The President today initiated a long-overdue shake-up in the State Department---starting with the ouster of do-nothing Swamp-RINO Rex Tillerson.
President Trump has run his Administration much like a CEO, appointing department heads who are getting the job done. Sessions, Zinke, Carson, Perdue, DeVos, and others have been doing an outstanding job of swamp-draining, cleaning up corruption, and making Government work efficiently again. Not so at the State Department. Rainbow Rex hasn't bothered even replacing Obama-Era diplomatic staff until Trump intervened. Tillerson even rejected a joint Justice Department and Congressional memo to defund Soros-backed recipients of State Department grants. Our withdrawals from corrupt UN committees and obligations were completely the work of President Trump: Tillerson contributed nothing.

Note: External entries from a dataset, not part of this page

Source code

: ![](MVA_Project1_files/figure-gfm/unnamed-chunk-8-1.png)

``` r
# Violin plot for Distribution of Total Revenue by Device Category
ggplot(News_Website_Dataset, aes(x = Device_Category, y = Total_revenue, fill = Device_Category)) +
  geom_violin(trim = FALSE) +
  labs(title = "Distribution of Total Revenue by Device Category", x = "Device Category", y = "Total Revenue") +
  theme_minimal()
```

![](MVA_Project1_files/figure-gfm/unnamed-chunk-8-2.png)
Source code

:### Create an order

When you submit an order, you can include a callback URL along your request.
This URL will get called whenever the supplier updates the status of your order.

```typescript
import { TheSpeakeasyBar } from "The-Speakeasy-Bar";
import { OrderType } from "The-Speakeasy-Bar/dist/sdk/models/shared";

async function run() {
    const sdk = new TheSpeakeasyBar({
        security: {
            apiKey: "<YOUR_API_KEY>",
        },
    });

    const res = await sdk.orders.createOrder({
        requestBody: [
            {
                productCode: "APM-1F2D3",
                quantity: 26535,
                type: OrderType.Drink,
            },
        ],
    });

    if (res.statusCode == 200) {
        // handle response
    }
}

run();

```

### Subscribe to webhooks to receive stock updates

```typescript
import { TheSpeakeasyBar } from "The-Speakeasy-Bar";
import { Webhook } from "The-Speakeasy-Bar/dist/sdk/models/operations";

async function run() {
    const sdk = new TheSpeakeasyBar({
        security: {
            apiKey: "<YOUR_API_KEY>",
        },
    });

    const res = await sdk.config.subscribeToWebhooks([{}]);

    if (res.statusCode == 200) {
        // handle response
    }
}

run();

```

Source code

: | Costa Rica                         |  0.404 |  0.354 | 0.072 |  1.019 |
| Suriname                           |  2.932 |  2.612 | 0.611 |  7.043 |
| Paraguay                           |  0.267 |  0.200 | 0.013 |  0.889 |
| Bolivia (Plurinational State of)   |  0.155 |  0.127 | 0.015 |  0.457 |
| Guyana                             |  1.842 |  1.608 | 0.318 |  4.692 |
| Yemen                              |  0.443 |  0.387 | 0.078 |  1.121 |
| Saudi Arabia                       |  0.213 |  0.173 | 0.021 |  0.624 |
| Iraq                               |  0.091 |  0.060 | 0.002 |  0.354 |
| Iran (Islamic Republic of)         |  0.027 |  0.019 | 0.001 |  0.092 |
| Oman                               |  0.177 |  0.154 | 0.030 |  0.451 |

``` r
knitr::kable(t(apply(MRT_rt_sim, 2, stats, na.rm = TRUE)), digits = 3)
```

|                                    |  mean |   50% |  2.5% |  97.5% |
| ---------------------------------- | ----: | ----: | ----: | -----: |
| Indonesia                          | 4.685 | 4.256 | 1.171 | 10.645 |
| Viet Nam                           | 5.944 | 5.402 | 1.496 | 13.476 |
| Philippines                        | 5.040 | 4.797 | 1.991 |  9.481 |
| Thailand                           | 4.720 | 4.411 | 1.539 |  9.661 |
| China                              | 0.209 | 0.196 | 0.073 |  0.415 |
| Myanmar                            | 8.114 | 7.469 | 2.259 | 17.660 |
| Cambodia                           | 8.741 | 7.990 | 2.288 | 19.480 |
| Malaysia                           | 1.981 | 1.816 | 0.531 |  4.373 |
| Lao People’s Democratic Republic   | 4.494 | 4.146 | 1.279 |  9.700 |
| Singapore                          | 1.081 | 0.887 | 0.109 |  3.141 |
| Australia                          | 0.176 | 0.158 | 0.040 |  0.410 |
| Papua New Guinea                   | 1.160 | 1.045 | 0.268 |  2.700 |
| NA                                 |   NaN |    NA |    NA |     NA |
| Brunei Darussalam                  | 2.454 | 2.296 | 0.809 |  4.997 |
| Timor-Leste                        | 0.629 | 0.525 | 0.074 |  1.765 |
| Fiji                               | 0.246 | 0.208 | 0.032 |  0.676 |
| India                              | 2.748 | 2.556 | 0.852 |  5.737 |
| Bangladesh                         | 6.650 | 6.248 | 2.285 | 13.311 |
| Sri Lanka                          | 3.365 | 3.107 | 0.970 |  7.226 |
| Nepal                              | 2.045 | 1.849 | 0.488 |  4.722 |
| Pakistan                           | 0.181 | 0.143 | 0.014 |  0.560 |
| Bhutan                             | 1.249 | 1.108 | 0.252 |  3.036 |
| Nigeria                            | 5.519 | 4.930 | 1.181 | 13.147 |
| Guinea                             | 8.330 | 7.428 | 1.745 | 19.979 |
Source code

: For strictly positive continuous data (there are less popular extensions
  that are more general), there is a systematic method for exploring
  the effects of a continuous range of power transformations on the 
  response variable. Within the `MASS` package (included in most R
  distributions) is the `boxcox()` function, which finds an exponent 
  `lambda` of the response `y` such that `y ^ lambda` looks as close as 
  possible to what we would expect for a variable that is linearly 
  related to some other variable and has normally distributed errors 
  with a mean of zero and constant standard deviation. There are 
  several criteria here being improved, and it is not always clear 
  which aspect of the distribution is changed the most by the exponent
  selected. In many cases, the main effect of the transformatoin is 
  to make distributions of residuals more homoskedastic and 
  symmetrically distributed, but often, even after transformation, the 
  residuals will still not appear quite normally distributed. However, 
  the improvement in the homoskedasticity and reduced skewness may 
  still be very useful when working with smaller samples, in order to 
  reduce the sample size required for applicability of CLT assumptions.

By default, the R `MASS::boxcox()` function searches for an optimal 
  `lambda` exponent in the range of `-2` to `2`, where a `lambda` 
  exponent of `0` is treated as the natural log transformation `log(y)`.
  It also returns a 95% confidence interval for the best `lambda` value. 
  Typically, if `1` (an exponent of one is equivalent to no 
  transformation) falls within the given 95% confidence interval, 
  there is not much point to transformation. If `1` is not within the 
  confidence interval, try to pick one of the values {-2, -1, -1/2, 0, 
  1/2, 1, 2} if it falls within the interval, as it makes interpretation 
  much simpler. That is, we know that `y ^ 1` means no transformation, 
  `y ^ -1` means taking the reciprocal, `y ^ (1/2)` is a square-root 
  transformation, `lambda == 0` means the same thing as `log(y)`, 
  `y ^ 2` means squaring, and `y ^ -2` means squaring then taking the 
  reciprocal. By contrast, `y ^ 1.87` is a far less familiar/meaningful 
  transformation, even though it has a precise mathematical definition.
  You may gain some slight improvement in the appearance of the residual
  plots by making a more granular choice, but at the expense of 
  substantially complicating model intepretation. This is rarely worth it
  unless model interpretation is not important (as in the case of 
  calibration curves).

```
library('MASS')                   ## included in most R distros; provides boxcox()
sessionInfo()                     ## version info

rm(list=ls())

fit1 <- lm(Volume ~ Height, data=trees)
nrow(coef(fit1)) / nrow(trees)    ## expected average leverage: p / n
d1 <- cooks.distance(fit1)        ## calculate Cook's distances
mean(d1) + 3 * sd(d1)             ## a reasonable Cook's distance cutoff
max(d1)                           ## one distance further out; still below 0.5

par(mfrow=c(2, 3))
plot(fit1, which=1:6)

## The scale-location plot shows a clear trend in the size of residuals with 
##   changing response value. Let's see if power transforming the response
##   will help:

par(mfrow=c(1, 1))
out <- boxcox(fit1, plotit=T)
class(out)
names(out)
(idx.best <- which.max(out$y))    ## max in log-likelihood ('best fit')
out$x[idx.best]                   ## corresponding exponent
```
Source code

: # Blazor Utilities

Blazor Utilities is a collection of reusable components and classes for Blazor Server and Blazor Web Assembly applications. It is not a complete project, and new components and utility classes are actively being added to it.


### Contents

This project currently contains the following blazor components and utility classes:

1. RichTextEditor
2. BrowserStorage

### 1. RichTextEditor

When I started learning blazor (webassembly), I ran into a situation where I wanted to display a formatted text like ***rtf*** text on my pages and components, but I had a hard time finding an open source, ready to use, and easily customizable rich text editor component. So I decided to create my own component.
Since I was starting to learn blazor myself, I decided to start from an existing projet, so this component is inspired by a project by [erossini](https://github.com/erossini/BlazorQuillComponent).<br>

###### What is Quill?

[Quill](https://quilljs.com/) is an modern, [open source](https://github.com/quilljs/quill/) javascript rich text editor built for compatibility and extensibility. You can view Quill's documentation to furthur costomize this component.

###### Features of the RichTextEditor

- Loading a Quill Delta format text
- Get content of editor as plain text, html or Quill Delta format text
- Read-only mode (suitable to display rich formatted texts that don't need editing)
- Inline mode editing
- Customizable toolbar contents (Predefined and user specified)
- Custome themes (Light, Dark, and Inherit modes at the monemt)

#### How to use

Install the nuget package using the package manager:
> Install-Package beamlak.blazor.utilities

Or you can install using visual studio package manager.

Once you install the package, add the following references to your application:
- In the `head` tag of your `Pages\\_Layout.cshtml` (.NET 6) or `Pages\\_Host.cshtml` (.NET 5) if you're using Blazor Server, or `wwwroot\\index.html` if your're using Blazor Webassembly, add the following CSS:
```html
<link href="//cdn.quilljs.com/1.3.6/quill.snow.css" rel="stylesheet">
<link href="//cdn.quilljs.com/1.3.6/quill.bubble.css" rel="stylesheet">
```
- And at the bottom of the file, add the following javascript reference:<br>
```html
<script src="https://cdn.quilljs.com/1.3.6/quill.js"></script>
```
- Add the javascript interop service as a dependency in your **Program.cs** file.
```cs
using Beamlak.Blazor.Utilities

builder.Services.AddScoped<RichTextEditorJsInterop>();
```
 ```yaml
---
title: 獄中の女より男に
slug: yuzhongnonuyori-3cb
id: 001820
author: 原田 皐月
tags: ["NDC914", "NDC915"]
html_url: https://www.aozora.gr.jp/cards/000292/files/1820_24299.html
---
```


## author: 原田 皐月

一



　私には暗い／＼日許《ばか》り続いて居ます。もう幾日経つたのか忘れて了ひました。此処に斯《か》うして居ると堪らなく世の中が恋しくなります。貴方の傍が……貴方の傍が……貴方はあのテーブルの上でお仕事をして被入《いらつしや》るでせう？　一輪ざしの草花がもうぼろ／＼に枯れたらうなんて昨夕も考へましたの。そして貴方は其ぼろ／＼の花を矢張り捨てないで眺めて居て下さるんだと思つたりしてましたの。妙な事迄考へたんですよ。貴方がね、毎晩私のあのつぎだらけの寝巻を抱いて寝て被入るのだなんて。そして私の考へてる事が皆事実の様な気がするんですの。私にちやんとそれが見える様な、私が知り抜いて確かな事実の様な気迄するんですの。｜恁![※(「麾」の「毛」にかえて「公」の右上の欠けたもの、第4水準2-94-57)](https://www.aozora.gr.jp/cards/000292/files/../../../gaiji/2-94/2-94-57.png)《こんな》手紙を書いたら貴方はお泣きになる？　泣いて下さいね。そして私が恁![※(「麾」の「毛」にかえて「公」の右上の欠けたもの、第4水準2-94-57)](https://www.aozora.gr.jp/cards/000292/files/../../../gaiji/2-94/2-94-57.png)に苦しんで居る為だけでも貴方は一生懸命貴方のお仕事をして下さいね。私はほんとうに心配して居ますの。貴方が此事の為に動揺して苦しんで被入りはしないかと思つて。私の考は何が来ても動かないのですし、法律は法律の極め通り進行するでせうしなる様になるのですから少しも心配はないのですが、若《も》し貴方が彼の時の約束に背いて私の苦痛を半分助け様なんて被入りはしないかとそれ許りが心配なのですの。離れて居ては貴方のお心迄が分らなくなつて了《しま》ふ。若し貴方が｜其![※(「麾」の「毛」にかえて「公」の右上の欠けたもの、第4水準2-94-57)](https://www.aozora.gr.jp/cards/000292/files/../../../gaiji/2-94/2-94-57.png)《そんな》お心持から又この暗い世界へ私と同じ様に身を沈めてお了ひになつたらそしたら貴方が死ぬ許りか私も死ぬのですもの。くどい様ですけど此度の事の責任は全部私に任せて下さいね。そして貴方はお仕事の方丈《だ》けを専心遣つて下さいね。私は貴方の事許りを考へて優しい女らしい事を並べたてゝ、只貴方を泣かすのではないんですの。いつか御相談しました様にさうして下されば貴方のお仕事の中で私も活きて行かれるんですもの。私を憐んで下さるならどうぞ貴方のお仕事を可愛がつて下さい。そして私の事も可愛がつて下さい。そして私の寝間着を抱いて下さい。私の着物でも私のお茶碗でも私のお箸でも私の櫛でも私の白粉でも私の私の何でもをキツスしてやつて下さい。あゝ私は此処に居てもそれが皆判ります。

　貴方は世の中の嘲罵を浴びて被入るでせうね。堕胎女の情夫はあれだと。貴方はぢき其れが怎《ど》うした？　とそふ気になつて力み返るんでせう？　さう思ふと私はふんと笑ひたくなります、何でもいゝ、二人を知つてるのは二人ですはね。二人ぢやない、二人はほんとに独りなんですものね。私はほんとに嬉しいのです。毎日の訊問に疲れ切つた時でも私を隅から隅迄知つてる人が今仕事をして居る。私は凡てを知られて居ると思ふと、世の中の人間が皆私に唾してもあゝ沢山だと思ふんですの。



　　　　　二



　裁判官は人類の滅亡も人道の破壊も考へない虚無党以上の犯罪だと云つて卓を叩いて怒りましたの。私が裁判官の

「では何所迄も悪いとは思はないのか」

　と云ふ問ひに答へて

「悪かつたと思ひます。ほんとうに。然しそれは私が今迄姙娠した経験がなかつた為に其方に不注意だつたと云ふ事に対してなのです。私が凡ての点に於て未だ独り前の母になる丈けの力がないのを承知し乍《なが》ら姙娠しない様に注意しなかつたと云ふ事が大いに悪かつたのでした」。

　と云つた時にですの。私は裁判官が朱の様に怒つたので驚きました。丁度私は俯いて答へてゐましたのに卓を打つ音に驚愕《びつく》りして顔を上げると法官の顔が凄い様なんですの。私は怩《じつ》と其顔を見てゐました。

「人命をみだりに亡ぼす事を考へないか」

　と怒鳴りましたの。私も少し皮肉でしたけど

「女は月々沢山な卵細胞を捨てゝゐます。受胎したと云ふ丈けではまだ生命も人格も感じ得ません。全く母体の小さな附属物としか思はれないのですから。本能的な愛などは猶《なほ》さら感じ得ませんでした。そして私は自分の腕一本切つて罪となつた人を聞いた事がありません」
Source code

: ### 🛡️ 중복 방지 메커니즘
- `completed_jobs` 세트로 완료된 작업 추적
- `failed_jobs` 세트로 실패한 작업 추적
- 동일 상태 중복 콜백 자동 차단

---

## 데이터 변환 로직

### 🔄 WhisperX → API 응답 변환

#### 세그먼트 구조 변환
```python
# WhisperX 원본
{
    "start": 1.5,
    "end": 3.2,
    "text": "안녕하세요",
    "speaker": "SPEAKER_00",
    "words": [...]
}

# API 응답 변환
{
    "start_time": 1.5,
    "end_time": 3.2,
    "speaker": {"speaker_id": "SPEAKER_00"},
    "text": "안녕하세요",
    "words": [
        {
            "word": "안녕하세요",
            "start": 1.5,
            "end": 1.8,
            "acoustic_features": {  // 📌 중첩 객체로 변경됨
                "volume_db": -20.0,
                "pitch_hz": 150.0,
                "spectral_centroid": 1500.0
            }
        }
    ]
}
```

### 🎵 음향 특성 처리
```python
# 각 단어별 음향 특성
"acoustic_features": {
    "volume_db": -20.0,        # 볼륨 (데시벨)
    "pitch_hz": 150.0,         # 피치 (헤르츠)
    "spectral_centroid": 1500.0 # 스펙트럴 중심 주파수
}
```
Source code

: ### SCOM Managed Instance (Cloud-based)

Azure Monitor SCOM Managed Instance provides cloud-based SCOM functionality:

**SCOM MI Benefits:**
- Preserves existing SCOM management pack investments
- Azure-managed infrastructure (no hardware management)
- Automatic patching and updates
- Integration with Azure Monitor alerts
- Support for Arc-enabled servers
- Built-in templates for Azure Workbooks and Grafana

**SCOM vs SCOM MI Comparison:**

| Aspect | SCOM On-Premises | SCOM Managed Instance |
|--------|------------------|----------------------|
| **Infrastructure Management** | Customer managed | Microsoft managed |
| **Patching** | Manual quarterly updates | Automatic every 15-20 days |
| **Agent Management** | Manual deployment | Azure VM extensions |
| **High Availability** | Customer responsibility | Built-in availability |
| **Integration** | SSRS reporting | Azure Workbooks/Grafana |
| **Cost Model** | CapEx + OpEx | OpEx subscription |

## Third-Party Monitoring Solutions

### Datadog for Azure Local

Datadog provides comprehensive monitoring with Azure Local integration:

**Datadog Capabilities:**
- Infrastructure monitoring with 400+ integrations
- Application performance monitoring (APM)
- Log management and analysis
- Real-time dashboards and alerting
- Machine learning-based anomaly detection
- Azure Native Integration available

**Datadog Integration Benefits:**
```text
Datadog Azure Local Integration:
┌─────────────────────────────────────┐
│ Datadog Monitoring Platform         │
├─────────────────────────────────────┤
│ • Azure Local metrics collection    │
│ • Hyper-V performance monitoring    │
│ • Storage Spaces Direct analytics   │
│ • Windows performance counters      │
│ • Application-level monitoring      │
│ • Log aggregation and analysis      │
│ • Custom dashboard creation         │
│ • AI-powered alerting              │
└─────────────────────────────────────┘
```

Tillerson never retracted even one of Obama's policies unless Trump himself overruled him. He continued Obama's policy of brinkmanship with China and North Korea, and failed intervention in Syria and Yemen. Trump actually met with some of these leaders and came away with record trade-deals instead of war.
The President has suggested CIA Director Mike Pompeo as a replacement. Pompeo has several good qualities recommending him. He's a more solid Conservative than Tillerson and was formerly connected to the Tea Party Republicans. Pompeo is a Constitutionalist and will bring about much-needed reform within the State Department proper. We can probably expect him to terminate Deep State-Era programs and give the department a thorough house-cleaning.
On geopolitical issues, Pompeo is a little more shaky. He is anti-Russian, his Middle East positions uninformed, and he is hawkish on domestic espionage and transparency. Most of these however are not positions that he is able to act upon unilaterally. Trump overall seems to be redirecting American Foreign Policy toward free-trade as opposed to militarism; thus the State Department will have to, by necessity, move further away from Clinton/Kerry Era aggressiveness.
At any rate, Trump deserves our applause for having the courage to admit that he made a mistake in appointing Tillerson and correcting that mistake. The Corporate Media spins these kinds of personnel changes as symptomatic of weakness within the Administration but nothing could be further from the truth. It's a sign that the Administration is quite vibrant and strong: and willing to push aside the political dead-weight when necessary. And Tillerson was about as dead-weight as it gets.